Return every line from the one with "31: (126, 157, 1.64)" through the one with "39: (229, 191, 2.49)", inclusive, exactly as it appears below.

:: Data under study ::
□ □ □ □ □ □ □
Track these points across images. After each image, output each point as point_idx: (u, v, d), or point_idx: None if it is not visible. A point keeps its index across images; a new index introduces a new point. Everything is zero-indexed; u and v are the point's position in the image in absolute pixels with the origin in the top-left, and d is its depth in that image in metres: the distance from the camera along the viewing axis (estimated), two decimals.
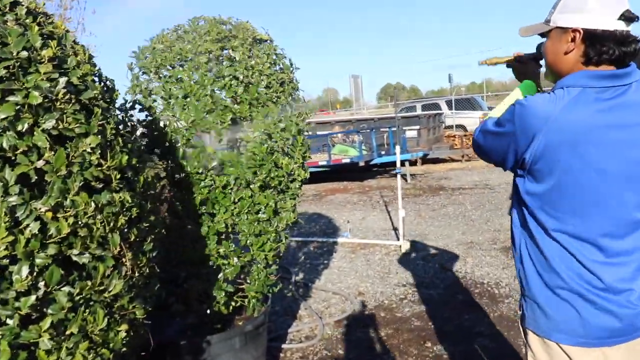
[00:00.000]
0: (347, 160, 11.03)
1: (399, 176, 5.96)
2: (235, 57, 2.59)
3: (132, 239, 1.65)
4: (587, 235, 1.40)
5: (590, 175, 1.35)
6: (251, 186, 2.52)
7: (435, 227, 6.95)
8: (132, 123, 1.99)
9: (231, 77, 2.54)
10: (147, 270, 1.77)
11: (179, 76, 2.51)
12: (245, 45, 2.64)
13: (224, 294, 2.56)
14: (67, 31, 1.74)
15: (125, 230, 1.64)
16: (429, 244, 6.04)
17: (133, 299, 1.69)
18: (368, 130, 11.62)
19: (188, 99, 2.41)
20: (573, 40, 1.39)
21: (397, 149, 6.17)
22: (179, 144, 2.40)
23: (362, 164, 10.79)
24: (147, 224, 1.77)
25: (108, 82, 1.85)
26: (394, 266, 5.31)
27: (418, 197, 9.31)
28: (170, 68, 2.57)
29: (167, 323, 2.63)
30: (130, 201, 1.63)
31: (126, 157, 1.64)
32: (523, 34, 1.58)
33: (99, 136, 1.55)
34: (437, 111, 16.40)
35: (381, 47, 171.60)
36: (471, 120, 18.94)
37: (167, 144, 2.40)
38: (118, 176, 1.60)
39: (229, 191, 2.49)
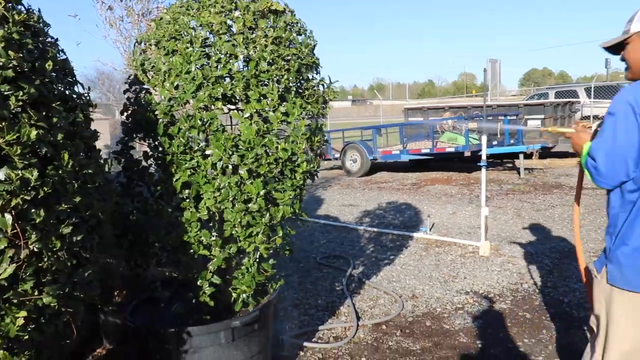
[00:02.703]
0: (452, 150, 10.27)
1: (483, 169, 5.30)
2: (233, 30, 2.36)
3: (37, 221, 1.53)
4: None
5: None
6: (240, 172, 2.30)
7: (533, 230, 6.12)
8: (86, 97, 1.86)
9: (227, 53, 2.32)
10: (66, 256, 1.64)
11: (172, 50, 2.35)
12: (247, 15, 2.40)
13: (208, 285, 2.40)
14: None
15: (33, 210, 1.53)
16: (517, 249, 5.31)
17: (42, 284, 1.58)
18: (479, 118, 10.68)
19: (170, 74, 2.25)
20: None
21: (484, 139, 5.48)
22: (160, 121, 2.25)
23: (467, 154, 9.95)
24: (69, 206, 1.64)
25: (48, 50, 1.74)
26: (464, 270, 4.75)
27: (525, 195, 8.34)
28: (169, 41, 2.42)
29: (152, 309, 2.55)
30: (36, 179, 1.51)
31: (35, 132, 1.52)
32: (604, 46, 2.00)
33: None
34: (570, 99, 14.55)
35: (528, 29, 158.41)
36: None
37: (150, 121, 2.27)
38: (18, 151, 1.48)
39: (215, 176, 2.30)
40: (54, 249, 1.61)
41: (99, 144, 2.18)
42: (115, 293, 2.95)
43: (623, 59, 1.93)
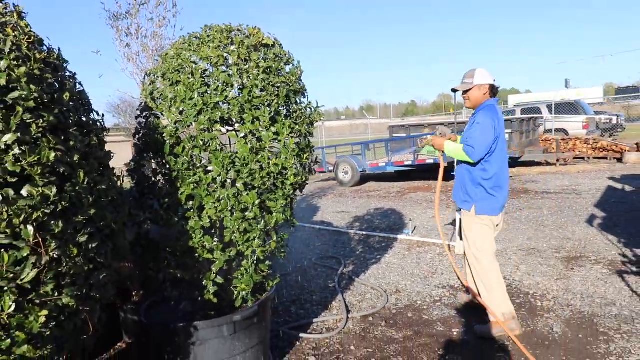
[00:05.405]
0: (431, 161, 10.30)
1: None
2: (229, 62, 2.40)
3: (57, 231, 1.54)
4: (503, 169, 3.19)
5: (503, 143, 3.16)
6: (237, 185, 2.32)
7: (501, 230, 6.12)
8: (100, 122, 1.89)
9: (224, 82, 2.35)
10: (83, 261, 1.66)
11: (176, 80, 2.39)
12: (242, 49, 2.44)
13: (212, 285, 2.40)
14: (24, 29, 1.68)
15: (52, 222, 1.55)
16: None
17: (62, 287, 1.60)
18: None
19: (175, 101, 2.28)
20: (486, 88, 3.22)
21: None
22: (167, 142, 2.28)
23: (445, 164, 9.96)
24: (85, 217, 1.66)
25: (67, 83, 1.77)
26: (442, 267, 4.76)
27: None
28: (173, 73, 2.46)
29: (163, 307, 2.55)
30: (54, 195, 1.53)
31: (54, 154, 1.54)
32: (457, 89, 3.31)
33: (18, 134, 1.46)
34: (535, 115, 14.67)
35: (500, 53, 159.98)
36: (574, 124, 16.72)
37: (158, 142, 2.30)
38: (39, 171, 1.50)
39: (215, 189, 2.32)
40: (72, 256, 1.62)
41: (120, 163, 2.21)
42: (133, 293, 2.96)
43: (466, 96, 3.27)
□ □ □ □ □ □ □
:: Exercise answer ::
31: (126, 157, 1.64)
32: (523, 34, 1.58)
33: (99, 136, 1.55)
34: (437, 111, 16.40)
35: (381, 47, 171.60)
36: (471, 120, 18.94)
37: (167, 144, 2.40)
38: (118, 176, 1.60)
39: (229, 191, 2.49)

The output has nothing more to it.